| WHAT TO DO |
Go through the data and copy every line in which "Left" appears.

BEGIN

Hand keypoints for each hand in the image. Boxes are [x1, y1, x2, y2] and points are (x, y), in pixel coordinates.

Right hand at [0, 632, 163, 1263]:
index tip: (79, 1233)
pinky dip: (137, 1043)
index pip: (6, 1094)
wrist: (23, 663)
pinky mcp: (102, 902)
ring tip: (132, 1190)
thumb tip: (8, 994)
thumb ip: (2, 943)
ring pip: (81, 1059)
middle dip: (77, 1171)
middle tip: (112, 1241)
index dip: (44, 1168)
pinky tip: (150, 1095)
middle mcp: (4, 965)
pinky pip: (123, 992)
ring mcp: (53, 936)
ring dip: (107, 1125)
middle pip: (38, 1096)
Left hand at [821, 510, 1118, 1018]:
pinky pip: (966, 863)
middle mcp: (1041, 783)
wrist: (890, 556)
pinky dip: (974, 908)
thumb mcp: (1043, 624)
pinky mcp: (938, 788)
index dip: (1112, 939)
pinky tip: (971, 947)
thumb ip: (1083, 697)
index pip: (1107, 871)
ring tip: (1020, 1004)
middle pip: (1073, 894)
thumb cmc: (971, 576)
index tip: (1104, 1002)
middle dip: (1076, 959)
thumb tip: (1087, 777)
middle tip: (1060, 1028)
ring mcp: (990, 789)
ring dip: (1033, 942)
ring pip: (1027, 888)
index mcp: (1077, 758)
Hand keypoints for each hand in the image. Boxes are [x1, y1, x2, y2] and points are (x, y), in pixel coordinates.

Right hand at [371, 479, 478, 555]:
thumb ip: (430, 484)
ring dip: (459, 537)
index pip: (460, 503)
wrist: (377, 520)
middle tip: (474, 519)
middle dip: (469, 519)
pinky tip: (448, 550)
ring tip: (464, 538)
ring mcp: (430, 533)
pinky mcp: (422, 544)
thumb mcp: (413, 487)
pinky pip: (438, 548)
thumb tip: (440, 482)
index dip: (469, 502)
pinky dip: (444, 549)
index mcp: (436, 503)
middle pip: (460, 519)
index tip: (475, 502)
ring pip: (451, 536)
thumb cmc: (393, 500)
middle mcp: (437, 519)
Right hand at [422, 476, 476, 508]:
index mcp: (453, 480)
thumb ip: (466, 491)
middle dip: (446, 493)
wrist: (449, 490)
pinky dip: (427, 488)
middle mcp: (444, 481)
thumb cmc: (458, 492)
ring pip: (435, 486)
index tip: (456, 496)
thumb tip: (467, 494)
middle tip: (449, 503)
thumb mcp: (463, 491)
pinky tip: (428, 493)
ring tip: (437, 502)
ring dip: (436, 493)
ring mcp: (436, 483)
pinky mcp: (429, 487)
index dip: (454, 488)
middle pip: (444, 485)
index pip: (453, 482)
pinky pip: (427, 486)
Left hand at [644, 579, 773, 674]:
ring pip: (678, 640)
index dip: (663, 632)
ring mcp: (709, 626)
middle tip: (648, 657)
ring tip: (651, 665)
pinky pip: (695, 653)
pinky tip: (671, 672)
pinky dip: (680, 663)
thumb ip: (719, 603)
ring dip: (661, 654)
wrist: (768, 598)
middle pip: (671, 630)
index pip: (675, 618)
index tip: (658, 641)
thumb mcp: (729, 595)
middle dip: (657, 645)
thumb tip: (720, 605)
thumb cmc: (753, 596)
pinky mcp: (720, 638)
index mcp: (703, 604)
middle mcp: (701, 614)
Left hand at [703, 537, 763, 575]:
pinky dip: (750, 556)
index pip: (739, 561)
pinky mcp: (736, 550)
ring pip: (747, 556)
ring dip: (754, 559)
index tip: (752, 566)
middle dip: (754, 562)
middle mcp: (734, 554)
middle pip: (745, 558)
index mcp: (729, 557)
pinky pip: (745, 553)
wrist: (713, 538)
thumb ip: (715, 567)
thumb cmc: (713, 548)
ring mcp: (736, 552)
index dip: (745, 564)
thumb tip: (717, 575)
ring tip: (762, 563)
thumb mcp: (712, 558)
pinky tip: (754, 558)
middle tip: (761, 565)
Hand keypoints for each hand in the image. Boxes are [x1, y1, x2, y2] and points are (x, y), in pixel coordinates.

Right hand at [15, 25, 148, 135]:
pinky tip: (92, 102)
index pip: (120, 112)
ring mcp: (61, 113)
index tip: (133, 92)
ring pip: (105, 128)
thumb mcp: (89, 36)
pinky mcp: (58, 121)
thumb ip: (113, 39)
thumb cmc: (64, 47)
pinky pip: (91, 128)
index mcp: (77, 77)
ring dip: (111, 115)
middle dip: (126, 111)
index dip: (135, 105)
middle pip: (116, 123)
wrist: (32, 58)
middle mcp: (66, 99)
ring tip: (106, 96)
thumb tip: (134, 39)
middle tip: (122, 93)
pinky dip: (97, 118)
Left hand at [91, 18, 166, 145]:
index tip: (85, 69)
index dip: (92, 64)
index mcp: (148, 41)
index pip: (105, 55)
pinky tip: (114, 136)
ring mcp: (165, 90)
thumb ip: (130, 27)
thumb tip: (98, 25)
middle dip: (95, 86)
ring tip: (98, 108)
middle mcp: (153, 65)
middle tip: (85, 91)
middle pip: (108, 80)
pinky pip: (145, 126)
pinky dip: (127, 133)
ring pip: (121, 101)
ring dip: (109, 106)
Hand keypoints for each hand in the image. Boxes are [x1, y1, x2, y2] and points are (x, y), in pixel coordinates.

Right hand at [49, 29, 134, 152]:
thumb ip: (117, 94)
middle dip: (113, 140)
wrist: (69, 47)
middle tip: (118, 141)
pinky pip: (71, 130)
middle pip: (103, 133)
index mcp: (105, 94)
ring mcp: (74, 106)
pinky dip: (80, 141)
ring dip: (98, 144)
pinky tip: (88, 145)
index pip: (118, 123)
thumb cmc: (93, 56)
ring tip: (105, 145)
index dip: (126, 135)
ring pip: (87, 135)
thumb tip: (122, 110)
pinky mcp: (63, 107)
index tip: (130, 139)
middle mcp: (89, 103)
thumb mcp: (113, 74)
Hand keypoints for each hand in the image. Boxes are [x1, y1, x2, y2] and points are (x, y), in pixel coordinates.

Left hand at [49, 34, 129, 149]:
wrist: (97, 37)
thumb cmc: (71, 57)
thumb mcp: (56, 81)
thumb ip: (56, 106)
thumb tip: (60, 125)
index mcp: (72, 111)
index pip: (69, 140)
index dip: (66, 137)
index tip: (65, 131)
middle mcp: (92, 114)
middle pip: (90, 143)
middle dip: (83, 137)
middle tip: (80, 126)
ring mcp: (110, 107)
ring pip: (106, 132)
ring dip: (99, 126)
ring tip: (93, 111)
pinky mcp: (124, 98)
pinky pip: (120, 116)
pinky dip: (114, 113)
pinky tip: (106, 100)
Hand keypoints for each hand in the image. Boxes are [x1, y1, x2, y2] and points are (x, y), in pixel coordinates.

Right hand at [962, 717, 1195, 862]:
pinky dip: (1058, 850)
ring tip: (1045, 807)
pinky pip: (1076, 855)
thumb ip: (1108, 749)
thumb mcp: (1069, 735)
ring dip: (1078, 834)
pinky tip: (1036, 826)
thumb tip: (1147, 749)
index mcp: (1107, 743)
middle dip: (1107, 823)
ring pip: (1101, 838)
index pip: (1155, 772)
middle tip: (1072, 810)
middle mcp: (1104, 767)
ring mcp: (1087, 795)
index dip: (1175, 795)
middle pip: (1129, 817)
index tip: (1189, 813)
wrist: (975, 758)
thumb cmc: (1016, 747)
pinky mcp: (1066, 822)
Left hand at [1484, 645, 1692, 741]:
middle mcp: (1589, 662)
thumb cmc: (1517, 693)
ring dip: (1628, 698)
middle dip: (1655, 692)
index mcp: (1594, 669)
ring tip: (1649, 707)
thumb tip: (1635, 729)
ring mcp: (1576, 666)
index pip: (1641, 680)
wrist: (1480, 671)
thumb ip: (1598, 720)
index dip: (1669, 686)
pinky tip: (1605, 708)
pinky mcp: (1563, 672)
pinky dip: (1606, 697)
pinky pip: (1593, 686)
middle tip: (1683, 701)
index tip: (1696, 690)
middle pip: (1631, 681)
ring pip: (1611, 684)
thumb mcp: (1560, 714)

END

| RESPONSE AREA |
Left hand at [821, 510, 1118, 1018]:
Left hand at [644, 579, 773, 674]:
Left hand at [703, 537, 763, 575]:
Left hand at [91, 18, 166, 145]:
Left hand at [49, 34, 129, 149]:
Left hand at [1484, 645, 1692, 741]:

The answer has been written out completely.